Since the 19th century, Pakistan’s clattering railways have carried passengers and cargo from the Arabian Sea to the Himalayas. But the colonial-era network is in severe disrepair, with decrepit trains and some tracks left unusable by devastating flooding last year.
Together with its close ally China, Pakistan is now preparing at least a partial solution: a $10bn revamp of its 1,700km arterial Main Line 1 railway to be paid for with loans from Beijing.
Prime Minister Shehbaz Sharif and President Xi Jinping agreed in November to begin work on the line, which links the southern port city of Karachi to Lahore and the capital, Islamabad. The project is expected to increase maximum train speeds on the route to 160kph.
But the ML1 upgrade has raised questions about whether heavily indebted Pakistan should be borrowing billions of dollars more for expensive infrastructure at a time of severe financial strain.
Some analysts believe Pakistan, which owes about $100bn in external debt to lenders including the World Bank and China, is at risk of defaulting after a plunge in its foreign exchange reserves.
Ahsan Iqbal, Pakistan’s planning minister, said the ML1 upgrade was vital to keep trains running and an example of the transformative work that Chinese credit had made possible.
“If we do not undertake this project, in a couple of years Pakistan will lose its railway logistics,” Iqbal told the Financial Times.
“The whole railway system will break down, this main line will break down. It will be very risky to run commercial operations on this track. It is no longer a choice. It is an imperative.”
But critics said taking on more debt for the ML1 project was an example of the kind of bad borrowing decisions that had led Pakistan into successive economic crises in recent years. Pakistan’s foreign reserves have sunk to below $6bn, or equivalent to less than one month of imports.
The government “is fooling the country”, said Zubair Khan, a former Pakistani commerce minister and IMF official, who argued Pakistan was closer to running out of reserves than officials acknowledged. “There are truths being hidden.”
Iqbal, who oversees Pakistan’s involvement in the Belt and Road Initiative, China’s international infrastructure scheme, said it would take six to nine years to complete the ML1 upgrade. The work will include replacing track, modernising signalling, converting level crossings into underpasses or flyovers and building fences to stop cattle crossing the line.
The planning minister said the project would proceed in phases “to make it more manageable”, with an initial cost of $3bn. The loan from China would be repayable over 20 to 25 years and would be “concessional”, he said, without providing further details.
Chinese lending to Pakistan goes back years, part of an effort to forge economic and military ties that will help to counter their mutual rival India. The ML1 upgrade is part of the China-Pakistan Economic Corridor, a BRI centrepiece with an estimated total cost of $60bn.
The CPEC also includes Chinese development of a deep-sea port at Gwadar in south-western Pakistan, among other projects. Beijing is separately supplying Pakistan’s military with eight submarines and advanced J-10 C fighter jets.

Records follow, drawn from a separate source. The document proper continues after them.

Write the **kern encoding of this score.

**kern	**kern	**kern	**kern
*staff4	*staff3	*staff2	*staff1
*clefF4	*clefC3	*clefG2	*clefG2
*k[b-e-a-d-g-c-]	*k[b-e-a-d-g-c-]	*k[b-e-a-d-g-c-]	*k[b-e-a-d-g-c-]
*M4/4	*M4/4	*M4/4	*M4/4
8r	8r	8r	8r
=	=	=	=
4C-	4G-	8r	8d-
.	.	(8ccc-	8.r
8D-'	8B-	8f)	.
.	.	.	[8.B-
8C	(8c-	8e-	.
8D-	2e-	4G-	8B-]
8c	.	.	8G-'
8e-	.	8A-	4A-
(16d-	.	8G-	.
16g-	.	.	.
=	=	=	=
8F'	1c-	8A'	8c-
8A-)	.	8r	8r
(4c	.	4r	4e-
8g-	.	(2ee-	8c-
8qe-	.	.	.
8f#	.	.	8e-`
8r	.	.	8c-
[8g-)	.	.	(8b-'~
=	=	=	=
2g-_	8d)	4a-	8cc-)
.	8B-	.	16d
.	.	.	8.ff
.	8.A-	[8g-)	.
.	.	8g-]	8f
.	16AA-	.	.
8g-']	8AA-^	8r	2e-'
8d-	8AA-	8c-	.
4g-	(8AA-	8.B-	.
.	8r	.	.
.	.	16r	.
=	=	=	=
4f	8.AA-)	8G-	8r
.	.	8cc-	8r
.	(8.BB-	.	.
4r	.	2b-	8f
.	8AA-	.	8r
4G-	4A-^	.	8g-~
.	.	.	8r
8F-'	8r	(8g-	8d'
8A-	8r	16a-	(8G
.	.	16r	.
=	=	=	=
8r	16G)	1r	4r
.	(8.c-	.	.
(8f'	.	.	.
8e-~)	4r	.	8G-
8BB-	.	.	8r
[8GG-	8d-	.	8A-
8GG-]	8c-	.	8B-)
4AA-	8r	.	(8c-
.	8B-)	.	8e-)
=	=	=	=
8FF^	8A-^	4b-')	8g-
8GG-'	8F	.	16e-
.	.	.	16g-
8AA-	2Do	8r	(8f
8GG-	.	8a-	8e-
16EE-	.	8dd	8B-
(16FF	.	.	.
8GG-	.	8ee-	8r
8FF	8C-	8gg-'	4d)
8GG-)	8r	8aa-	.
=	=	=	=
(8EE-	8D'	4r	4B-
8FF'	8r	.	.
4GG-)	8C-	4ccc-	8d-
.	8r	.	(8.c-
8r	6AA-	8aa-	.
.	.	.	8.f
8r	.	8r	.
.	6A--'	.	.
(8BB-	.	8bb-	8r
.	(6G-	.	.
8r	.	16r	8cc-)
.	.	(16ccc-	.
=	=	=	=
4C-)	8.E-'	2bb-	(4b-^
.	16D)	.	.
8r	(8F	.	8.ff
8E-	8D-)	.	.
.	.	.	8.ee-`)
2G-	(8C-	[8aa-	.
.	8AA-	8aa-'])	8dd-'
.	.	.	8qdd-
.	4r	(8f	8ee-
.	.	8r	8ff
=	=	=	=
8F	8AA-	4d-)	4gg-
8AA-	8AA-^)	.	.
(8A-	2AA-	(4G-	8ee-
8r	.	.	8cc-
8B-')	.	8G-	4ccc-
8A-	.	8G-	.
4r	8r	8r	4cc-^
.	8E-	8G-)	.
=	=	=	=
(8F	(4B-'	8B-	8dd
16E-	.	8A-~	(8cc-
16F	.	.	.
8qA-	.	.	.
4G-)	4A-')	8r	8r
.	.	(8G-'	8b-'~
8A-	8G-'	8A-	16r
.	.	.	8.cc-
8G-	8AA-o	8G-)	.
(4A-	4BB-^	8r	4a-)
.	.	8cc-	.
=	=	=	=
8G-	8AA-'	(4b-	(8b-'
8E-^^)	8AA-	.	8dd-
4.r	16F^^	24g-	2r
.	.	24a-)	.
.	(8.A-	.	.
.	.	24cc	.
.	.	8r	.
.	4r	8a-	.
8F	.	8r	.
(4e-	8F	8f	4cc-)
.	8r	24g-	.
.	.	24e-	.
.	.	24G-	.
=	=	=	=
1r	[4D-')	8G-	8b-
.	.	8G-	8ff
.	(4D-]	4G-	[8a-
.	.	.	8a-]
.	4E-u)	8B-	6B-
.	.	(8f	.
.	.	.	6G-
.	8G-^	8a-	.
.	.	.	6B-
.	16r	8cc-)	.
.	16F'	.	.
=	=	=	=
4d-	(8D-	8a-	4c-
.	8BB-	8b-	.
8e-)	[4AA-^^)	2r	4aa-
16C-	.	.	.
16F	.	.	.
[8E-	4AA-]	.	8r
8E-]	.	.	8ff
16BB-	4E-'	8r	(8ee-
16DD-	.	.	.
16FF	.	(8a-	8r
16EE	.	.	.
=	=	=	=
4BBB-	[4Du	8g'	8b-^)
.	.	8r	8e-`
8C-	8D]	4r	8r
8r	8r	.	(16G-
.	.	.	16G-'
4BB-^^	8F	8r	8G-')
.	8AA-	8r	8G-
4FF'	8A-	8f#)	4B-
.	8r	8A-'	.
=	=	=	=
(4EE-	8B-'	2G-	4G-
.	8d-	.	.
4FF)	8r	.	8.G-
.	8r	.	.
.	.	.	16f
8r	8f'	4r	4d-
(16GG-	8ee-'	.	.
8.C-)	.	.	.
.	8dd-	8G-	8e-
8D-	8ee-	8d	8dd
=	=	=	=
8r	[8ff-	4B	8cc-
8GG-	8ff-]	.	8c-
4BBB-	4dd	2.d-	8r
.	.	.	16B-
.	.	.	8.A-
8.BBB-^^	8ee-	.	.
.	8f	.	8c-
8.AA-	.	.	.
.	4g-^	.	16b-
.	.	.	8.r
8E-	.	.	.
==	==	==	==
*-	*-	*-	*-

A western diplomat in Islamabad said that for such projects to have continued even as Beijing saw growing financial distress in BRI recipient countries pointed to the importance it put on ties with Pakistan.
“Even if the rest [of BRI] lags behind, China wants to stay the course with Pakistan,” the diplomat said, adding that the relationship had “important military aspects developed over the long term”.
The projects — and Chinese financing — have also stoked domestic tensions. Police in Gwadar last month imposed emergency measures and dismantled a protest camp that had obstructed operations at the port with demands, among others, for Chinese nationals to leave.
Projects such as ML1 have also fuelled analyst concerns over whether excessive Chinese lending is exacerbating strains on Pakistan’s precarious finances. Chinese state lenders are together among the largest creditors to Islamabad, accounting for about $30bn of its outstanding debt.
Abid Hasan, an economist and former World Bank adviser, argued ML1 should be “deferred”, saying Pakistan ought to suspend public investment that generated revenue in rupees but was financed with foreign currency debt.
Sakib Sherani of advisory firm Macro Economic Insights said it was unfair to single out China’s role in Pakistan’s debt woes, with the largest repayments in the current financial year actually due to multilateral lenders.
But Chinese loans tend to carry higher interest rates than multilateral or other bilateral creditors, according to the AidData research lab at William & Mary college in the US. Chinese annual interest is typically 3-4 per cent compared with 1-2 per cent from OECD lenders, AidData said.
Even as it taps Beijing for the ML1 project, Pakistan is looking elsewhere for funds to help stabilise its shrinking reserves. The finance ministry is in talks with the IMF to secure the next tranche of a $7bn assistance programme, and has said it will approach “friendly” countries such as Saudi Arabia for more loans.
Sharif’s government is betting it can steady the economy in time for parliamentary elections that must be held before the end of this year.
Iqbal said he was confident the country would pull through. “Pakistan is facing economic [and] fiscal difficulties, but it is not in the range that it is a default economy yet. We are managing very prudently.”